Benford’s Law and election outcomes

Eduardo linked to this interesting paper by Walter Mebane on using Benford’s Law (the distribution of digits that arises from numbers that are sampled uniformly on a logarithmic scale) to investigate election fraud. I’ll give my thoughts, but first here’s the abstract:

How can we be sure that the declared election winner actually got the most votes? Was the election stolen? This paper considers a statistical method based on the pattern of digits in vote counts (the second-digit Benford’s Law, or 2BL) that may be useful for detecting fraud or other anomalies. The method seems to be useful for vote counts at the precinct level but not for counts at the level of individual voting machines, at least not when the way voters are assigned to machines induces a pattern I call \roughly equal division with leftovers” (REDWL). I [Mebane] demonstrate two mechanisms that can cause precinct vote counts in general to satisfy 2BL. I use simulations to illustrate that the 2BL test can be very sensitive when vote counts are subjected to various kinds of manipulation. I use data from the 2004 election in Florida and the 2006 election in Mexico to illustrate use of the 2BL tests.

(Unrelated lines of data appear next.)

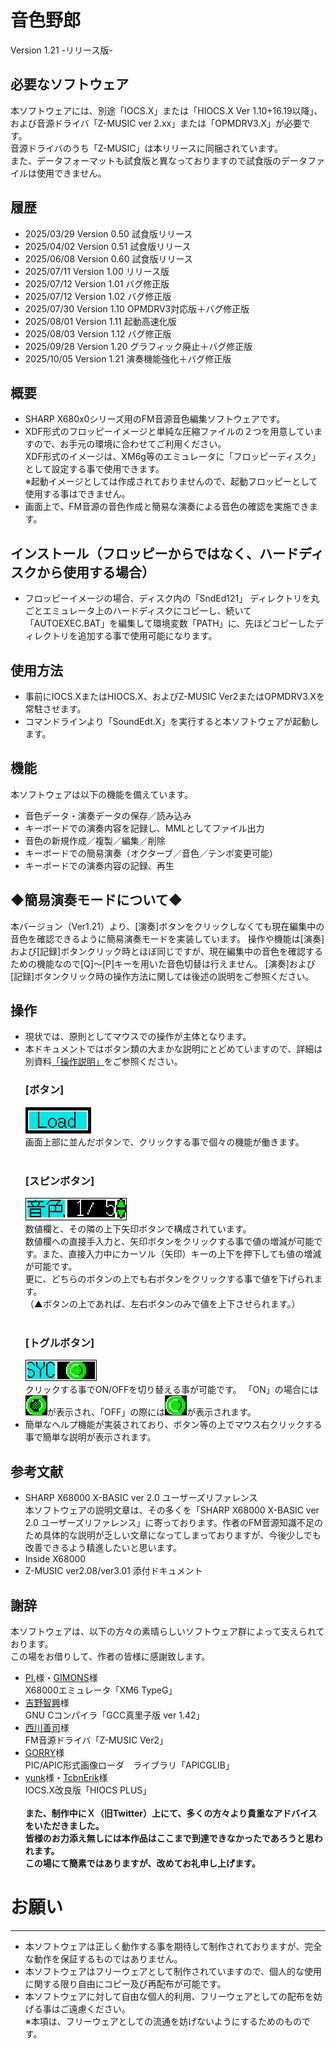 # 音色野郎
Version 1.21 -リリース版-

## 必要なソフトウェア
本ソフトウェアには、別途「IOCS.X」または「HIOCS.X Ver 1.10+16.19以降」、および音源ドライバ「Z-MUSIC ver 2.xx」または「OPMDRV3.X」が必要です。<br>
音源ドライバのうち「Z-MUSIC」は本リリースに同梱されています。<br>
また、データフォーマットも試食版と異なっておりますので試食版のデータファイルは使用できません。

## 履歴
- 2025/03/29 Version 0.50 試食版リリース
- 2025/04/02 Version 0.51 試食版リリース
- 2025/06/08 Version 0.60 試食版リリース
- 2025/07/11 Version 1.00 リリース版
- 2025/07/12 Version 1.01 バグ修正版
- 2025/07/12 Version 1.02 バグ修正版
- 2025/07/30 Version 1.10 OPMDRV3対応版＋バグ修正版
- 2025/08/01 Version 1.11 起動高速化版
- 2025/08/03 Version 1.12 バグ修正版
- 2025/09/28 Version 1.20 グラフィック廃止＋バグ修正版
- 2025/10/05 Version 1.21 演奏機能強化＋バグ修正版

## 概要
- SHARP X680x0シリーズ用のFM音源音色編集ソフトウェアです。<br>
- XDF形式のフロッピーイメージと単純な圧縮ファイルの２つを用意していますので、お手元の環境に合わせてご利用ください。<br>
  XDF形式のイメージは、XM6g等のエミュレータに「フロッピーディスク」として設定する事で使用できます。<br>
  ※起動イメージとしては作成されておりませんので、起動フロッピーとして使用する事はできません。<br>
- 画面上で、FM音源の音色作成と簡易な演奏による音色の確認を実施できます。

## インストール（フロッピーからではなく、ハードディスクから使用する場合）
 - フロッピーイメージの場合、ディスク内の「SndEd121」 ディレクトリを丸ごとエミュレータ上のハードディスクにコピーし、続いて「AUTOEXEC.BAT」を編集して環境変数「PATH」に、先ほどコピーしたディレクトリを追加する事で使用可能になります。

## 使用方法
- 事前にIOCS.XまたはHIOCS.X、およびZ-MUSIC Ver2またはOPMDRV3.Xを常駐させます。
- コマンドラインより「SoundEdt.X」を実行すると本ソフトウェアが起動します。

## 機能
本ソフトウェアは以下の機能を備えています。
- 音色データ・演奏データの保存／読み込み
- キーボードでの演奏内容を記録し、MMLとしてファイル出力
- 音色の新規作成／複製／編集／削除
- キーボードでの簡易演奏（オクターブ／音色／テンポ変更可能）
- キーボードでの演奏内容の記録、再生

## ◆簡易演奏モードについて◆
本バージョン（Ver1.21）より、[演奏]ボタンをクリックしなくても現在編集中の音色を確認できるように簡易演奏モードを実装しています。
操作や機能は[演奏]および[記録]ボタンクリック時とほぼ同じですが、現在編集中の音色を確認するための機能なので[Q]～[P]キーを用いた音色切替は行えません。
[演奏]および[記録]ボタンクリック時の操作方法に関しては後述の説明をご参照ください。


## 操作
- 現状では、原則としてマウスでの操作が主体となります。<br>
- 本ドキュメントではボタン類の大まかな説明にとどめていますので、詳細は別資料[「操作説明」](Manual/Manual.md)をご参照ください。
  ### [ボタン]
  <img src="Manual/Image/Man003.png"><br>
  画面上部に並んだボタンで、クリックする事で個々の機能が働きます。<br><br>
  ### [スピンボタン]
  <img src="Manual/Image/Man014.png"><br>
  数値欄と、その隣の上下矢印ボタンで構成されています。<br>
  数値欄への直接手入力と、矢印ボタンをクリックする事で値の増減が可能です。また、直接入力中にカーソル（矢印）キーの上下を押下しても値の増減が可能です。<br>
  更に、どちらのボタンの上でも右ボタンをクリックする事で値を下げられます。<br>
  （▲ボタンの上であれば、左右ボタンのみで値を上下させられます。）<br><br>
  ### [トグルボタン]
  <img src="Manual/Image/Man034.png"><br>
  クリックする事でON/OFFを切り替える事が可能です。
  「ON」の場合には<img src="Manual/Image/Man060.png">が表示され、「OFF」の際には<img src="Manual/Image/Man059.png">が表示されます。
- 簡単なヘルプ機能が実装されており、ボタン等の上でマウス右クリックする事で簡単な説明が表示されます。

## 参考文献
- SHARP X68000 X-BASIC ver 2.0 ユーザーズリファレンス<br>
  本ソフトウェアの説明文章は、その多くを「SHARP X68000 X-BASIC ver 2.0 ユーザーズリファレンス」に寄っております。作者のFM音源知識不足のため具体的な説明が乏しい文章になってしまっておりますが、今後少しでも改善できるよう精進したいと思います。
- Inside X68000
- Z-MUSIC ver2.08/ver3.01 添付ドキュメント

## 謝辞
本ソフトウェアは、以下の方々の素晴らしいソフトウェア群によって支えられております。<br>
この場をお借りして、作者の皆様に感謝致します。
- [PI.](https://twitter.com/xm6_original)様・[GIMONS](https://x.com/GimonsW)様
  <br>X68000エミュレータ「XM6 TypeG」
- [吉野智興](http://retropc.net/x68000/software/develop/c/gcc_mariko/)様
  <br>GNU Cコンパイラ「GCC真里子版 ver 1.42」
- [西川善司](https://x.com/zenjinishikawa)様
  <br>FM音源ドライバ「Z-MUSIC Ver2」
- [GORRY](https://x.com/gorry5)様
  <br>PIC/APIC形式画像ローダ　ライブラリ「APICGLIB」
- [yunk](https://x.com/yunkya2)様・[TcbnErik](https://x.com/kg68k)様
  <br>IOCS.X改良版「HIOCS PLUS」
  <br><br>
  **また、制作中にＸ（旧Twitter）上にて、多くの方々より貴重なアドバイスをいただきました。<br>
  皆様のお力添え無しには本作品はここまで到達できなかったであろうと思われます。<br>
  この場にて簡素ではありますが、改めてお礼申し上げます。**

# お願い
***
- 本ソフトウェアは正しく動作する事を期待して制作されておりますが、完全な動作を保証するものではありません。
- 本ソフトウェアはフリーウェアとして制作されていますので、個人的な使用に関する限り自由にコピー及び再配布が可能です。
- 本ソフトウェアに対して自由な個人的利用、フリーウェアとしての配布を妨げる事はご遠慮ください。<br>
	※本項は、フリーウェアとしての流通を妨げないようにするためのものです。
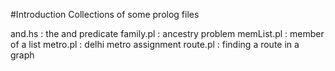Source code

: #Introduction
Collections of some prolog files

and.hs          : the and predicate
family.pl       : ancestry problem
memList.pl      : member of a list
metro.pl        : delhi metro assignment
route.pl        : finding a route in a graph
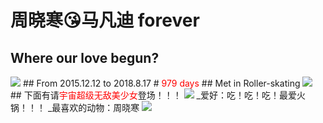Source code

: # 周晓寒😘马凡迪 forever
## Where our love begun?
<img src = "https://img.zcool.cn/community/01884159c3883ba801218e188e7569.jpg@1280w_1l_2o_100sh.jpg"/>
## From 2015.12.12 to 2018.8.17
# <font color="red">979 days</font>
## Met in Roller-skating 
<img src = "https://ww4.sinaimg.cn/large/006qdOBMjw1f22ok6wg52j337k2eonpe.jpg"/>
## 下面有请<font color="red">宇宙超级无敌美少女</font>登场！！！
<img src = "https://wx1.sinaimg.cn/large/005PWVnRly1fuc3ofgfizj30v915okdk.jpg"/>
_爱好：吃！吃！吃！最爱火锅！！！
_最喜欢的动物：周晓寒
<img src = "https://timgsa.baidu.com/timg?image&quality=80&size=b9999_10000&sec=1534454864069&di=e3a47ddb9914150c10a0b9163cad1aac&imgtype=0&src=http%3A%2F%2Fimg.pconline.com.cn%2Fimages%2Fupload%2Fupc%2Ftx%2Fpcdlc%2F1703%2F07%2Fc8%2F38909242_1488884681747.jpg/>
<img src = "https://wx3.sinaimg.cn/large/006ajVGQgy1fhb5tc8wzug309f052hdv.gif"/>

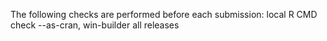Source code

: The following checks are performed before each submission: local R CMD check --as-cran, win-builder all releases
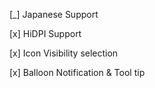 [_] Japanese Support

[x] HiDPI Support

[x] Icon Visibility selection

[x] Balloon Notification & Tool tip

My main suggestion is that the method should be applied to lots of existing fair elections (or, at least, elections that can be presumed to be fair) in order to get a baseline for the digit distributions. As the article discusses, there are lots of reasons to expect Benford’s Law (either for the first or second digits) not to exactly apply even if the election is entirely fair. So these studies really need to be calibrated to the actual distributions of what happen, not to the theoretical model. As alluded to in the paper, some of this has to do with variation in precinct sizes.

A related point is that the chi-squared statistic is probably not the best summary to use. The problem is that, when the model does not actually apply to the data, the chi-squared test is more of a measure of sample size than of discrepancy from the model. This can be seen, for example, in Table 22, where there is a strong correlation between the chi-squared statistics and the number of voters. It would actually be better to use an unscaled discrepancy which more directly measures the difference between data and model. I’d probably start with something simple, as follows (for the second-digit Benford’s Law): let y_i be the proportion of cases with second digit i, for i=0,…,9. Then regress y_i on i. The slope of this regression can be compared with the theoretical slope (-0.0038, as calculated from the table on page 27). Other things could be tried too, of course–the point is to get a sense of what these deviations are, not just to see their statistical significance.

A related point is to use graphs instead of tables, which should allow patterns to be seen more clearly. This is super-clear in something like Tables 5 and 9-16, but I’d argue that every one of the tables would be better as graphs. I’d also recommend listing the Mexican states in order of increasing #voters or some other meaningful measure, rather than alphabetically.

Anyway, this is a very innovative and thought-provoking paper, and I look forward to seeing more work in the area.